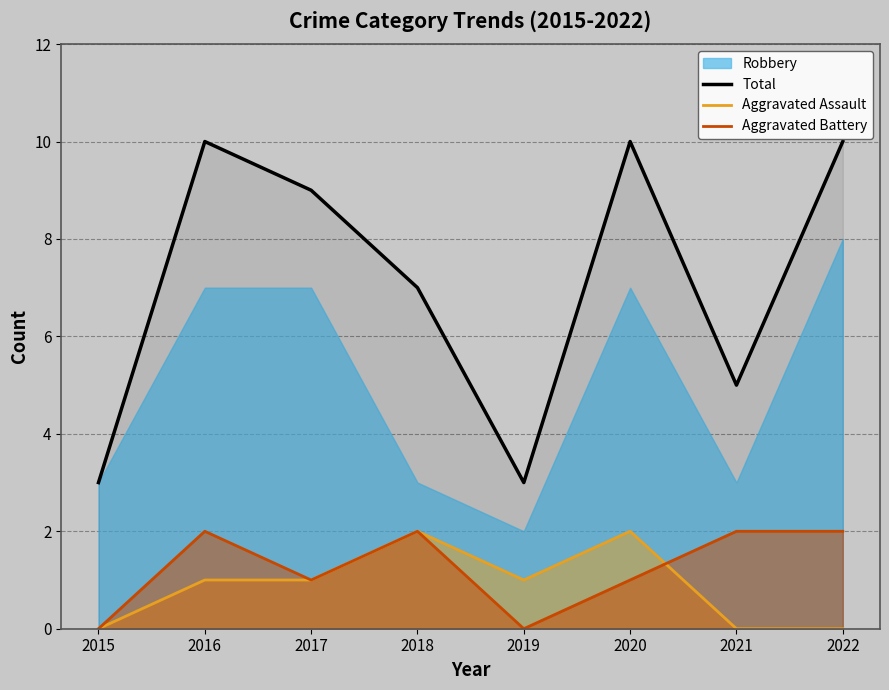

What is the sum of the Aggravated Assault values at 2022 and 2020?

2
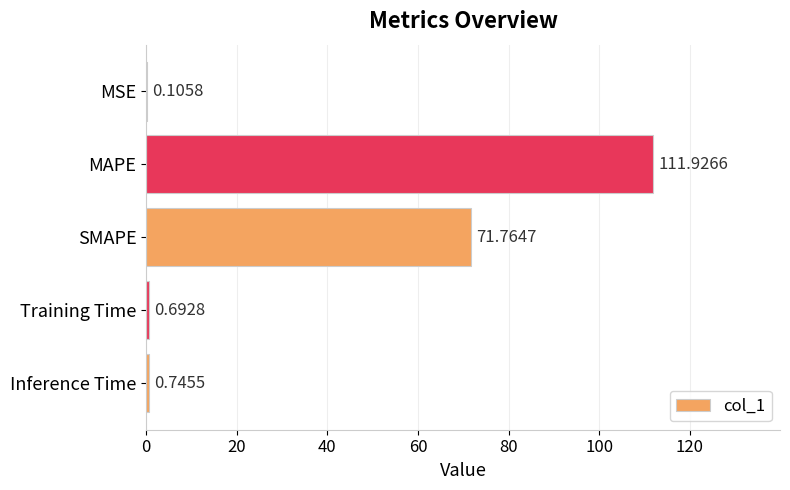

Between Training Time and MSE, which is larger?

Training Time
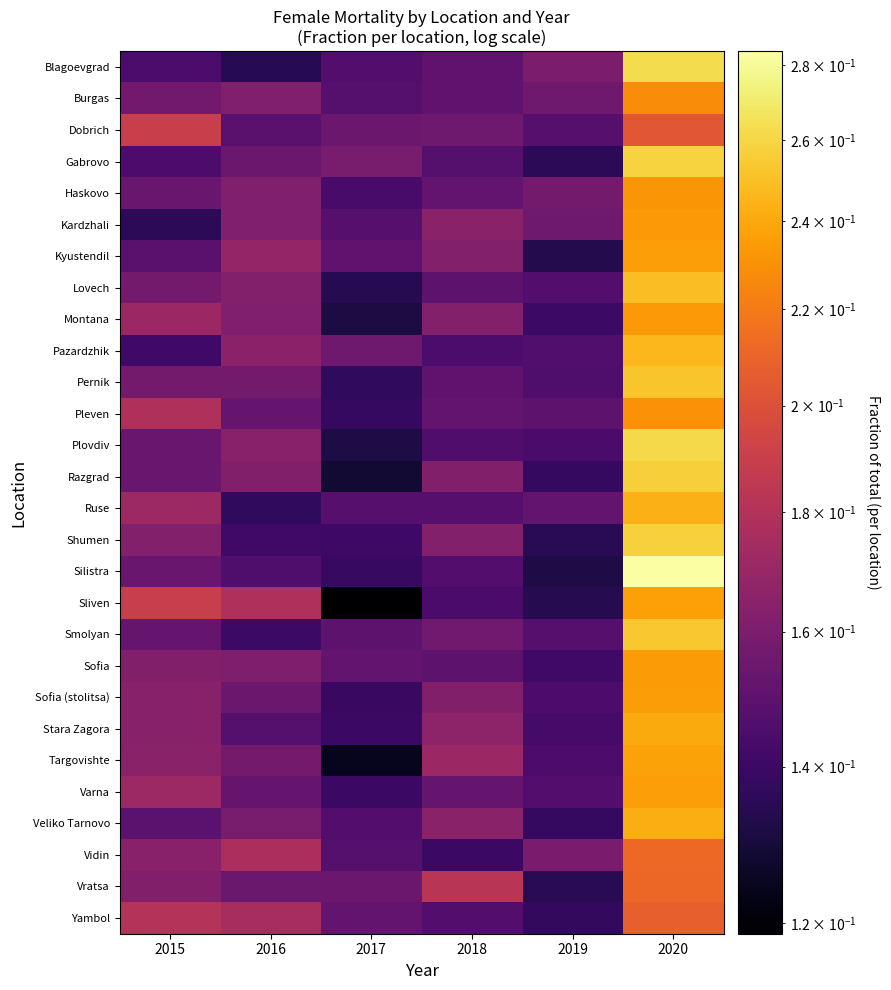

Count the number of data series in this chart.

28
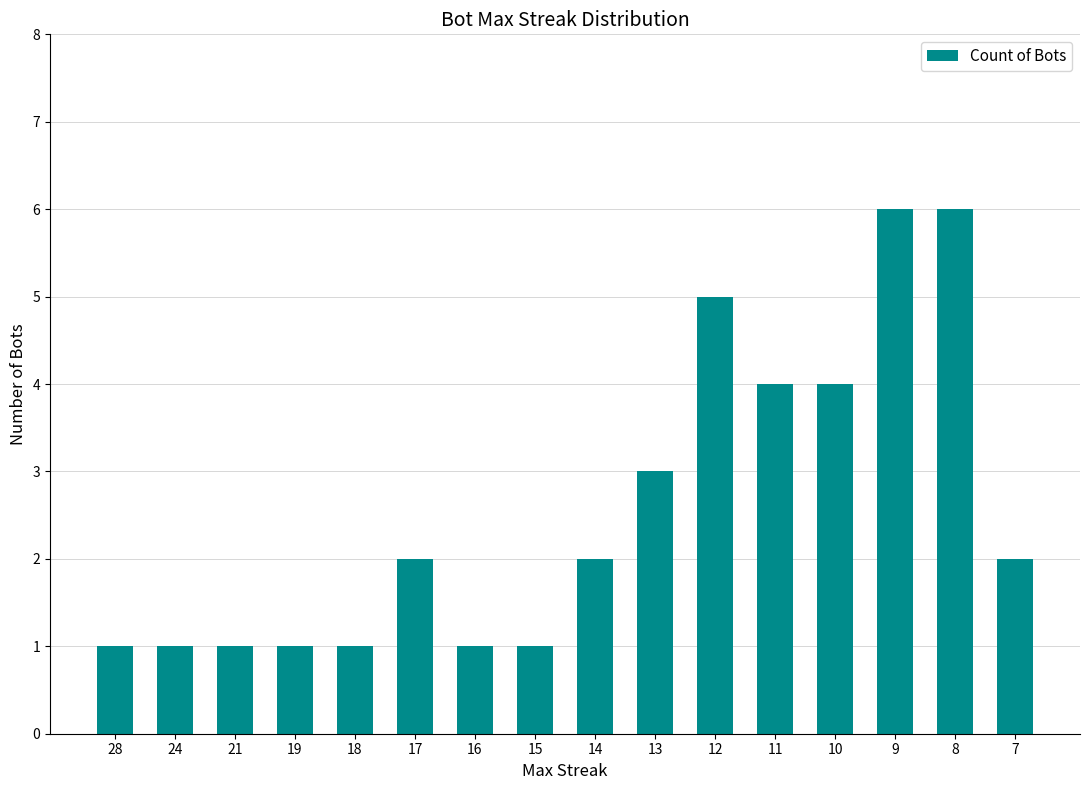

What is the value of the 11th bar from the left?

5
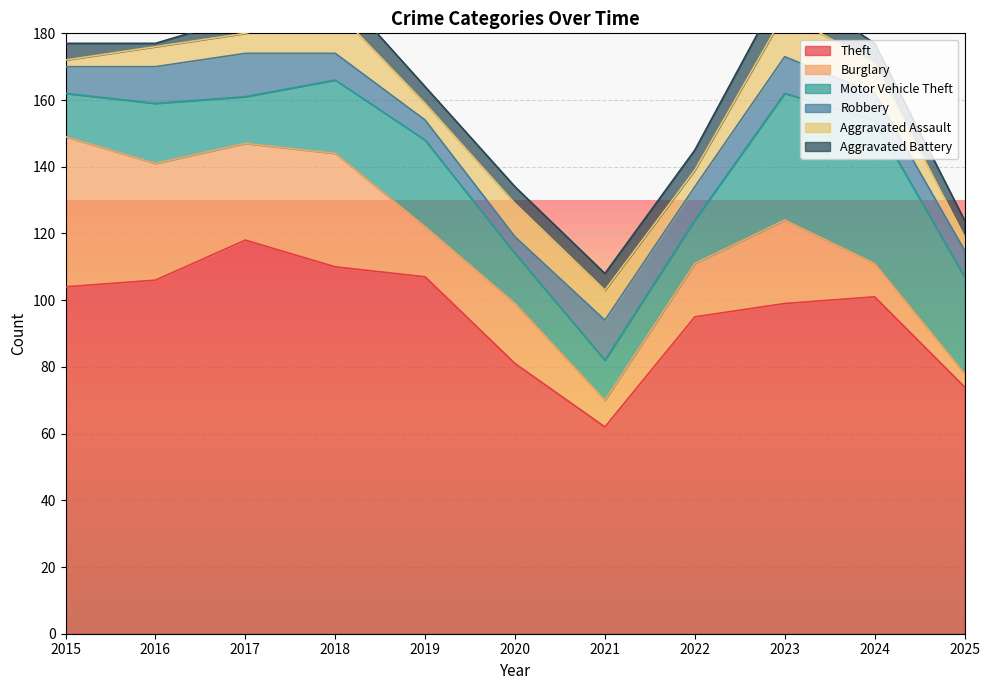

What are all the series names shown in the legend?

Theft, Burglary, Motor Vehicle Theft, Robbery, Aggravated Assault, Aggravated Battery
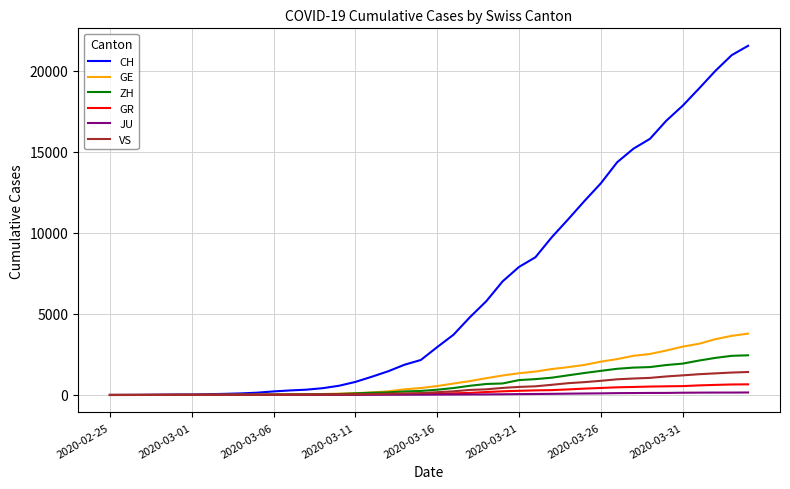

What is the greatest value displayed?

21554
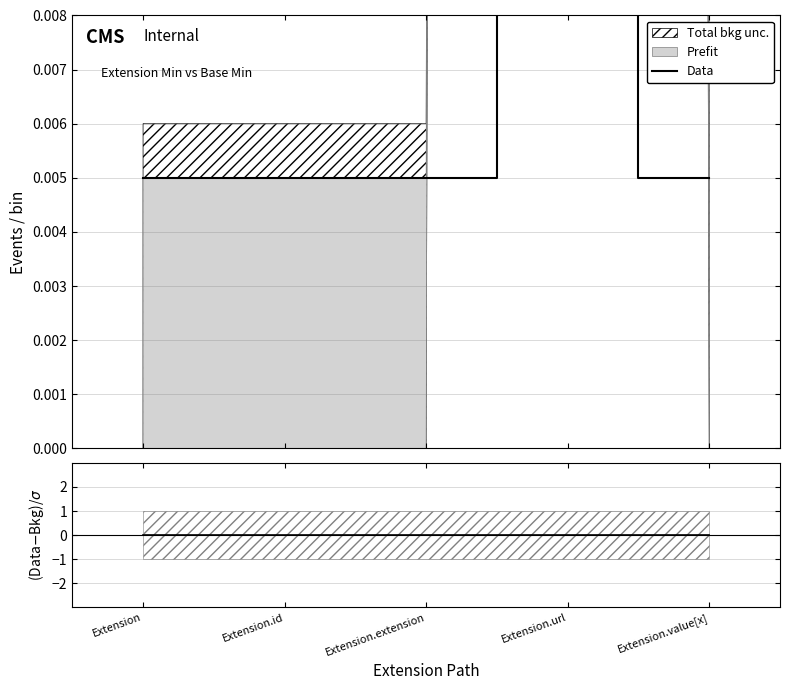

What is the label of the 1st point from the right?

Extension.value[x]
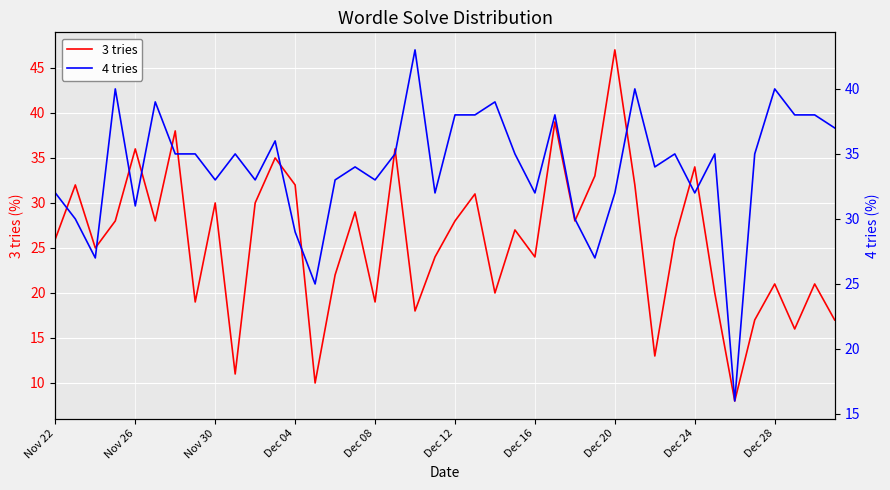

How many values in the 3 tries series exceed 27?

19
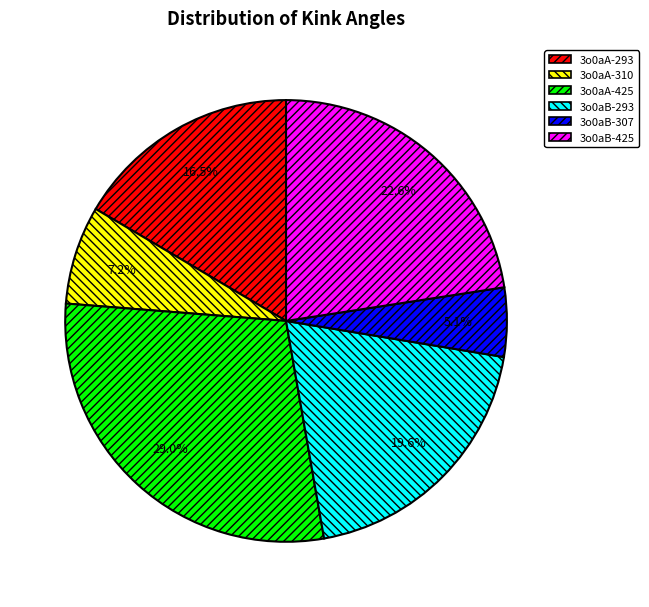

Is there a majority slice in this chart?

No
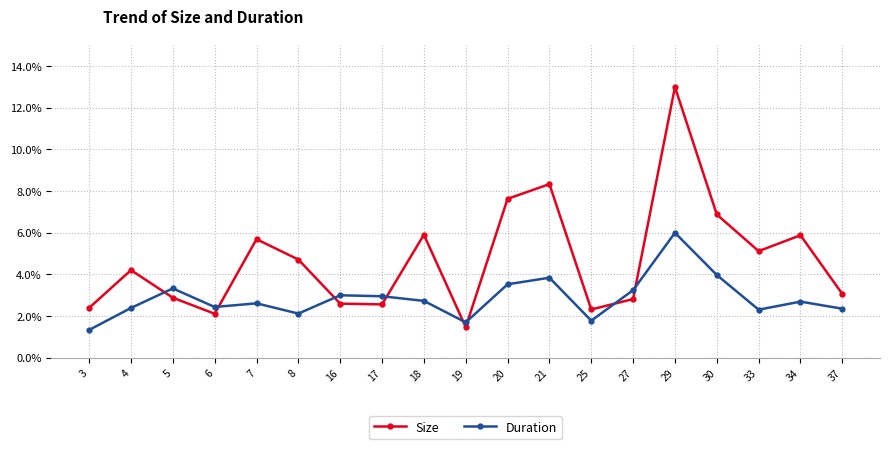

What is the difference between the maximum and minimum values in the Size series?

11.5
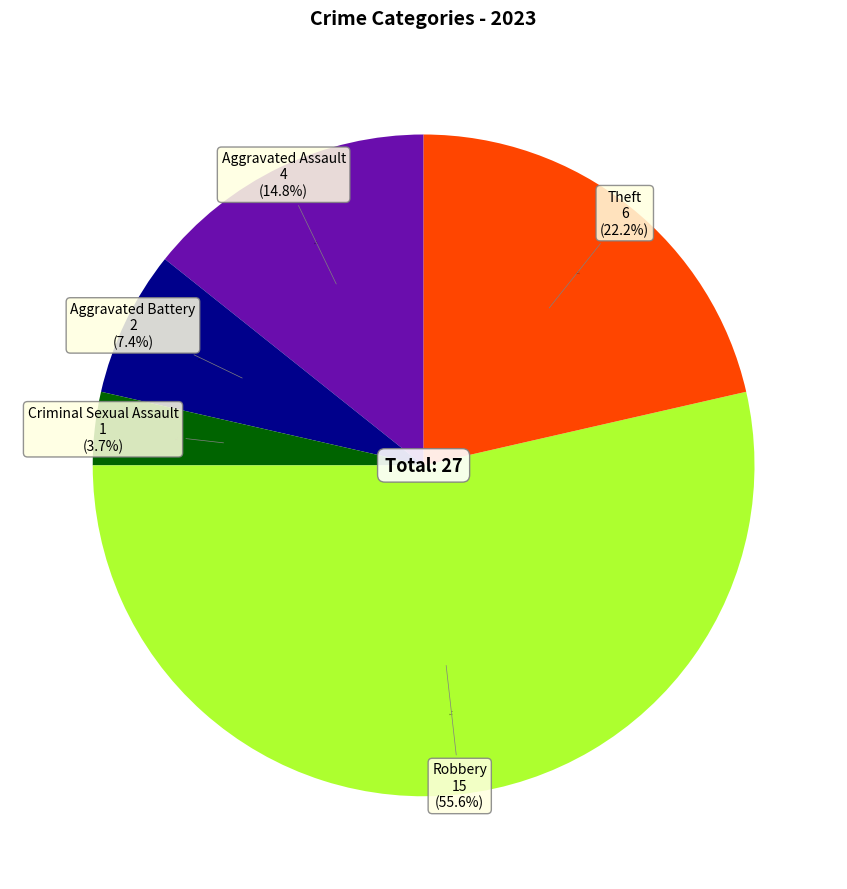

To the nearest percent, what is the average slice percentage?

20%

Task requirements
Reproduce all of the data above word for word, omitting the pictures.

Solution for this task
What is the sum of the Aggravated Assault values at 2022 and 2020?

2

Between Training Time and MSE, which is larger?

Training Time

Count the number of data series in this chart.

28

What is the value of the 11th bar from the left?

5

What are all the series names shown in the legend?

Theft, Burglary, Motor Vehicle Theft, Robbery, Aggravated Assault, Aggravated Battery

What is the greatest value displayed?

21554

What is the label of the 1st point from the right?

Extension.value[x]

How many values in the 3 tries series exceed 27?

19

Is there a majority slice in this chart?

No

What is the difference between the maximum and minimum values in the Size series?

11.5

To the nearest percent, what is the average slice percentage?

20%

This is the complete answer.